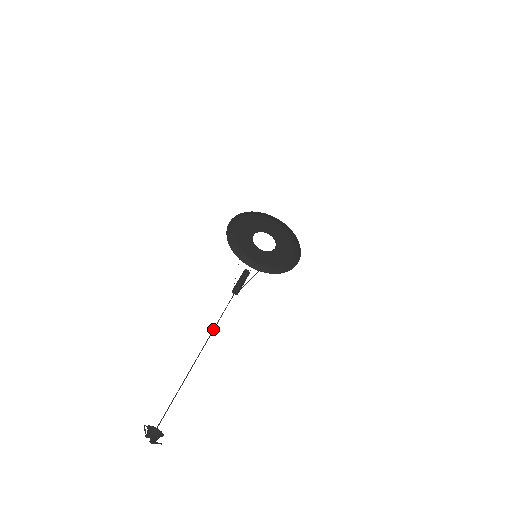
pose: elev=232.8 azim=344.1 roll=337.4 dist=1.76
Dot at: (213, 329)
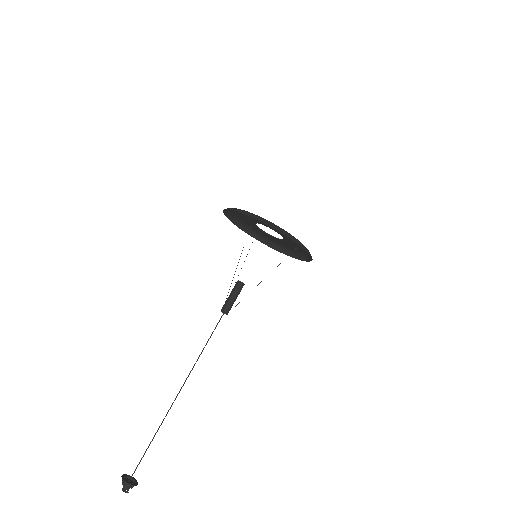
Dot at: (194, 365)
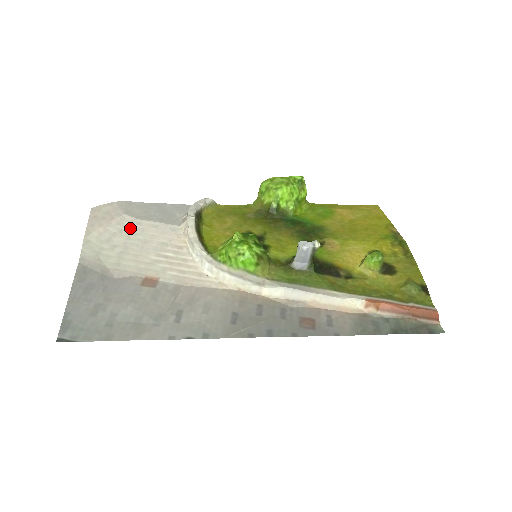
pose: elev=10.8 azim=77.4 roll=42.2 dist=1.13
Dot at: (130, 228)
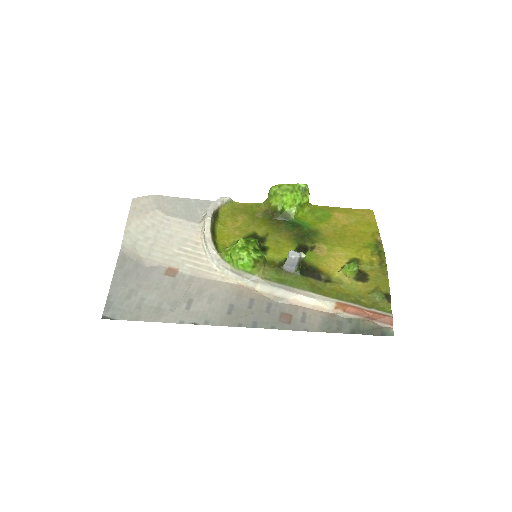
Dot at: (160, 223)
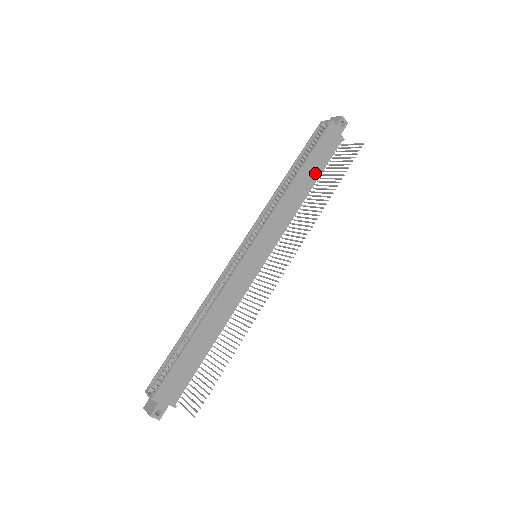
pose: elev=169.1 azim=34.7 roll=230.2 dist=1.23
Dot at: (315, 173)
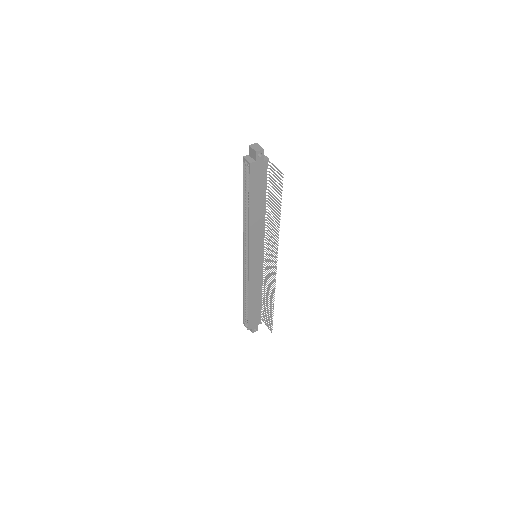
Dot at: (261, 197)
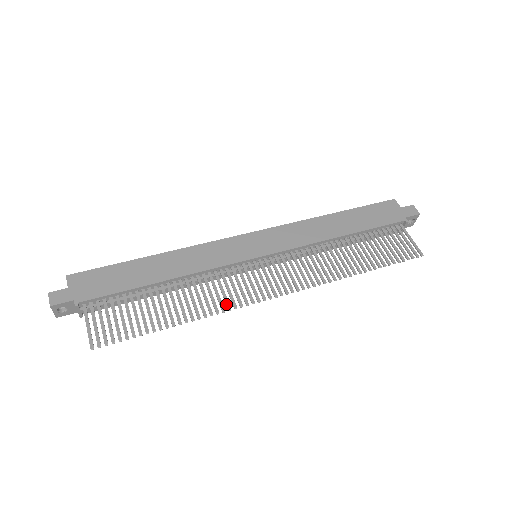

### What to do:
Copy out every line of the records above word for word, leaving out the pictures.

### Finished exercise:
pose: elev=232.8 azim=344.1 roll=337.4 dist=1.76
Dot at: (213, 329)
Dot at: (194, 365)
pose: elev=10.8 azim=77.4 roll=42.2 dist=1.13
Dot at: (130, 228)
Dot at: (160, 223)
pose: elev=169.1 azim=34.7 roll=230.2 dist=1.23
Dot at: (315, 173)
Dot at: (261, 197)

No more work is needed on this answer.